Dewan Syariah Nasional pada tahun 2001 telah mengeluarkan fatwa mengenai asuransi syariah. Dalam fatwa DSN No.21/DSN-MUI/X/2001 bagian Pertama mengenai Ketentuan Umum angka 1, disebutkan pengertian asuransi syariah (ta'min,takaful atau tadhamun)  adalah usaha saling melindung dan tolong-menolong diantara sejumlah orang/pihak melalui investasi dalam bentuk asset atau  tabarru'  yang memberikan pola pengembalian untuk menghadapi risiko tertentu melalui akad (perikatan) yang sesuai dengan syariah.
Selain itu dalam menjalankan usahanya, perusahaan asuransi dan reasuransi syariah juga menggunakan pedoman yang dikeluarkan oleh Dewan Syiaiah Nasional-Majelis Ulama Indonesia yaitu berupa FatwaDSN-MUI, diantaranya tentang Pedoman Umum Asuransi Syariah.
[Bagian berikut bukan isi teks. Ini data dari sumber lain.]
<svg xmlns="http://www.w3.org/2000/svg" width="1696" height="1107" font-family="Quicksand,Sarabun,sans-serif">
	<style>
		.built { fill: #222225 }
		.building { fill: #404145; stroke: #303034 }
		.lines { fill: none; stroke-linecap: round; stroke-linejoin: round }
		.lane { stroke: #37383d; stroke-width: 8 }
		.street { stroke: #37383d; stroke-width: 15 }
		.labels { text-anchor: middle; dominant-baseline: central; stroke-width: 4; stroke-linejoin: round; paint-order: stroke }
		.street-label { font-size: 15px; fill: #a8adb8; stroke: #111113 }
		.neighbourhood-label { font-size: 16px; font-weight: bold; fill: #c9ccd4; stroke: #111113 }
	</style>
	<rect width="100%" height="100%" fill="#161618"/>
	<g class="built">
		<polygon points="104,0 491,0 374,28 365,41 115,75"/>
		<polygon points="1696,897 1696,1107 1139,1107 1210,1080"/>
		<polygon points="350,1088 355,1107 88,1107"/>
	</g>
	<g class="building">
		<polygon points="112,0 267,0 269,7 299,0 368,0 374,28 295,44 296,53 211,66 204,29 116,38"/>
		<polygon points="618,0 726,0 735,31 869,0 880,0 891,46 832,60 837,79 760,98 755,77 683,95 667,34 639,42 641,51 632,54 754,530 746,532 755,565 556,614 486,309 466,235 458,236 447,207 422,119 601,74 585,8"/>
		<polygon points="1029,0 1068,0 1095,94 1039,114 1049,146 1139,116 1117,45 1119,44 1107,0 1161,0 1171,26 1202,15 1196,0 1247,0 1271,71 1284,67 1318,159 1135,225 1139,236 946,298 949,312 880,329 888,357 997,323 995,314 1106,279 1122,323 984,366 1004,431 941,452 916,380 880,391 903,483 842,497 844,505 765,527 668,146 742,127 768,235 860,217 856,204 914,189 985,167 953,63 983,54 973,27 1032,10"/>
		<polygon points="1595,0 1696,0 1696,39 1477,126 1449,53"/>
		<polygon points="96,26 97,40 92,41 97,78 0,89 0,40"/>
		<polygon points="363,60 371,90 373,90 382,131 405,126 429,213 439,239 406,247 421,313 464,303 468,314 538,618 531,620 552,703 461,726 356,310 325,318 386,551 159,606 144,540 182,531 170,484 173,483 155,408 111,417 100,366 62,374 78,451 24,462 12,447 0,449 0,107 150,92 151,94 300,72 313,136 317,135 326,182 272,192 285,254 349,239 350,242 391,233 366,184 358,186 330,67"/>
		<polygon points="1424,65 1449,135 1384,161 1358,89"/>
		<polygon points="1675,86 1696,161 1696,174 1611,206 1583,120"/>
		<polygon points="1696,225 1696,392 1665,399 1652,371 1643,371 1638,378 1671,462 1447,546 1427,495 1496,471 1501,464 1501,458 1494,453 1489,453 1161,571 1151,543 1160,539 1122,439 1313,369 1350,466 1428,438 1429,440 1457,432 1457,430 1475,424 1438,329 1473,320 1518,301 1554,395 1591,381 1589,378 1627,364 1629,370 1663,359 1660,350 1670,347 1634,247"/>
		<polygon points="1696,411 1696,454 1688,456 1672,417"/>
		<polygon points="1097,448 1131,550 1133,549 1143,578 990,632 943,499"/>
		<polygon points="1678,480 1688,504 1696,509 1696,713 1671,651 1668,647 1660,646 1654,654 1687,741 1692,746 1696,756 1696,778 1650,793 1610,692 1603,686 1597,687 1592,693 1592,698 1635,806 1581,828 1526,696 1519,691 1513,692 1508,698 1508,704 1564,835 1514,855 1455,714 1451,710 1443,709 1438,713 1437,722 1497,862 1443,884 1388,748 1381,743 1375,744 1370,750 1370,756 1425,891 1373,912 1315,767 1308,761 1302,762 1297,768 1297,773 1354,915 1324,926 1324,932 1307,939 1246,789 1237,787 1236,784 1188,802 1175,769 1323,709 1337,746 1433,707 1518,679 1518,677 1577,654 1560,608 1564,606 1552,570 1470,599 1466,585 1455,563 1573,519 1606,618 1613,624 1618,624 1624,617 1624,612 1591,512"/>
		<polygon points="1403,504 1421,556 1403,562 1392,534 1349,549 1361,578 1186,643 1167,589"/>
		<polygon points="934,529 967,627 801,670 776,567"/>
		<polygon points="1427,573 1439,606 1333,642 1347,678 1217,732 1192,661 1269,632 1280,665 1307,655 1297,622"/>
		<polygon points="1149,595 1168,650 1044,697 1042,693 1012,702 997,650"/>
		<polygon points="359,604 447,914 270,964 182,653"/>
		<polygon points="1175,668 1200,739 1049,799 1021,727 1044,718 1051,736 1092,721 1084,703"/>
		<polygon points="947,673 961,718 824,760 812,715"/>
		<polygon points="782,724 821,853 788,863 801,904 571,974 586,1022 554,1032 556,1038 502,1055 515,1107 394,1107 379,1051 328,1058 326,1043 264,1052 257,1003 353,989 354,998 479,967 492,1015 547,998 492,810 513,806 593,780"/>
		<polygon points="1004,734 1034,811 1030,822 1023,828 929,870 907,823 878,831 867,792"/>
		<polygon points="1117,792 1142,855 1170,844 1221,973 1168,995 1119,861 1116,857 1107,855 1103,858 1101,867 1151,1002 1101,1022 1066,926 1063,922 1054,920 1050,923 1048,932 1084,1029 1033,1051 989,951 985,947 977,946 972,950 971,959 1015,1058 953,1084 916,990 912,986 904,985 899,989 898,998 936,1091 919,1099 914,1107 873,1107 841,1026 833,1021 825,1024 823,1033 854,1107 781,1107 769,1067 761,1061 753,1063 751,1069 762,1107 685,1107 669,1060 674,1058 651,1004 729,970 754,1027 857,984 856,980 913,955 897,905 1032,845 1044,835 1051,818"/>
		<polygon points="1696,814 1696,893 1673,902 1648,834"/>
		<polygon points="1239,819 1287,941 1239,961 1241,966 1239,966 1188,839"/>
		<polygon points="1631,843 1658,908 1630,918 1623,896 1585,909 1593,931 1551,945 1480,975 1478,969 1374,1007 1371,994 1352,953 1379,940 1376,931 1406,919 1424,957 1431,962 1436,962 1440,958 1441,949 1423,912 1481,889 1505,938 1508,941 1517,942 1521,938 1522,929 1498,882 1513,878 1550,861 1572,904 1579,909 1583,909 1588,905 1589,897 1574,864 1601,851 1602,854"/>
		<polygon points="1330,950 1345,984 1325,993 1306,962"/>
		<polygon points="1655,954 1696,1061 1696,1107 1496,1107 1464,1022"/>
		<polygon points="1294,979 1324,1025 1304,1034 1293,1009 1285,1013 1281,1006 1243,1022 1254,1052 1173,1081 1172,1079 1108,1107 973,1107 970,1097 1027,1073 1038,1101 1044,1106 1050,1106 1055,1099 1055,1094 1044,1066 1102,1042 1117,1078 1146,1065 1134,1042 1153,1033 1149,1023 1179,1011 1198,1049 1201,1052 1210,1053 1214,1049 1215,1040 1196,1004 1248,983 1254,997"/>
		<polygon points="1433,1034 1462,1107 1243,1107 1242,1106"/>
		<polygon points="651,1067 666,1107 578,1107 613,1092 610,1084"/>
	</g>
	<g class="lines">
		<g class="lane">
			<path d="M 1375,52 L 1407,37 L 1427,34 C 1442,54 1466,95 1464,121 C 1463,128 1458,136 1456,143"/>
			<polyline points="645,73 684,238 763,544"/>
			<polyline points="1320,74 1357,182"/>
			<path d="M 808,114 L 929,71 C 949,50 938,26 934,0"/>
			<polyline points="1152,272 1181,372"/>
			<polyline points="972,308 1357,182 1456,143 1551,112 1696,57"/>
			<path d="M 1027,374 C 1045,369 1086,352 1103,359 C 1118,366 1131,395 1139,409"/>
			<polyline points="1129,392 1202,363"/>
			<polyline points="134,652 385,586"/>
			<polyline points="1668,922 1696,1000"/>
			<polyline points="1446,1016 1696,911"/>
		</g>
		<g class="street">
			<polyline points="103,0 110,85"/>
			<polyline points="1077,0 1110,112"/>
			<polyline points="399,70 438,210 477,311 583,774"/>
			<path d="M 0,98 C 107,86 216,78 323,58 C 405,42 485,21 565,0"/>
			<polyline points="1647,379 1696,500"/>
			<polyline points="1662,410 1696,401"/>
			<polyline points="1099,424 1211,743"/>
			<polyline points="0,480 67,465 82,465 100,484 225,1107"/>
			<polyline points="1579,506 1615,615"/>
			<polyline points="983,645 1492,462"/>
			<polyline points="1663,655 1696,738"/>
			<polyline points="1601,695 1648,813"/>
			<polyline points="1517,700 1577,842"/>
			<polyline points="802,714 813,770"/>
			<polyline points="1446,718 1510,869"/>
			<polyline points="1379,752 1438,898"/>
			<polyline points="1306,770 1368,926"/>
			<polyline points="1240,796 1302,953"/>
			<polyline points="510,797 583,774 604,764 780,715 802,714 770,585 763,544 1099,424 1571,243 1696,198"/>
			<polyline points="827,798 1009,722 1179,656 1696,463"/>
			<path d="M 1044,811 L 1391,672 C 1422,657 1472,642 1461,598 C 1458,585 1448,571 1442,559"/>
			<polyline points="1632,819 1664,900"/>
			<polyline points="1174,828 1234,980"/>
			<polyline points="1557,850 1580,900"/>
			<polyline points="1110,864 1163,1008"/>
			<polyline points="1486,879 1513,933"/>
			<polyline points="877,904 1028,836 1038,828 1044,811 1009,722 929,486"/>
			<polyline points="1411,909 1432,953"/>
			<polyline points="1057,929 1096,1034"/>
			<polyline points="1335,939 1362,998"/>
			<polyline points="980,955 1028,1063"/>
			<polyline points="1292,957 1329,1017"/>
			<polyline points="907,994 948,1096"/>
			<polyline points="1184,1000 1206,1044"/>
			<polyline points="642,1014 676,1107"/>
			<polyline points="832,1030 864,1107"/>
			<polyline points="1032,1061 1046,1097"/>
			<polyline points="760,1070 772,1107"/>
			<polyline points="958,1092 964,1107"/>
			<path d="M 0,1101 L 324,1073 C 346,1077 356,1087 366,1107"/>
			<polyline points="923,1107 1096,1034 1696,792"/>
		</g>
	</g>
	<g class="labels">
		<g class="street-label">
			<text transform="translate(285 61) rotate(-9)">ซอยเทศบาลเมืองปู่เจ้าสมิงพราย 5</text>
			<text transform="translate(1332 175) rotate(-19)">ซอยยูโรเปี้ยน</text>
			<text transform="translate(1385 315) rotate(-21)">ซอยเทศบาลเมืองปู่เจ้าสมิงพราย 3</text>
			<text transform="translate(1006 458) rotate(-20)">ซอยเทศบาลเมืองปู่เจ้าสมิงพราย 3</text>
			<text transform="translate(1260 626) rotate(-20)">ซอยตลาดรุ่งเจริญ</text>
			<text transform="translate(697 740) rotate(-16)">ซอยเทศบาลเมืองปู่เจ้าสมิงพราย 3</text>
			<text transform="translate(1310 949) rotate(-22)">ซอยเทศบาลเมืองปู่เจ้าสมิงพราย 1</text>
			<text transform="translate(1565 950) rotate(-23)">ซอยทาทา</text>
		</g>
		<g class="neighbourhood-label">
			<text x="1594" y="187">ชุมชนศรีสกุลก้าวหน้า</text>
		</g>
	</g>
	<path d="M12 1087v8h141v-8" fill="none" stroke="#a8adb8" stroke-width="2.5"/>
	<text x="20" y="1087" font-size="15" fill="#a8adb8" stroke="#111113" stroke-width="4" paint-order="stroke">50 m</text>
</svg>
Disamping itu pemerintah telah mengeluarkan perundang-undangan untuk mengatur pelaksanaan sistem asuransi syariah di Indonesia, yaitu:
1.Keputusan Menteri Keuangan Repubilk Indonesia Nomor426/KMK.06/2003 tentang Perizinan Usaha dan KelembagaanPerusahaan Asuransi dan Perusahaan Reasuransi.
2.Keputusan Menteri Keuangan Republik Indonesia Nomor 424/KMK.06/2003 tentang Kesehatan Keuangan Perusahaan Asuransidan Perusahaan Reasuransi
3.Keputusan Direktur Jendral Lembaga Keuangan Nomor Kep.4499/LK/2000 tentang Jenis, Penilaian dan Pembatasan
InvestasiPerusahaan Asuransi Dan Perusahaan Reasuransi dengan Sistem Syariah.

Definisi resmi asuransi secara hukum,di Indonesia disebutkan dalam pasal 246 KUH dagang,yang berbunyi;  Asuransi atau pertanggungan adalah suatu perjanjian dengan mana seorang penanggung mengikatkan diri kepada seorang tertanggung dengan suatu premi untuk memberikan penggantian kepadanya karena suatu kerugian, kerusakan atau kehilangan keuntungan yang diharapkan,yang mungkin akan dideritanya karena suatu peristiwa yang tak tentu.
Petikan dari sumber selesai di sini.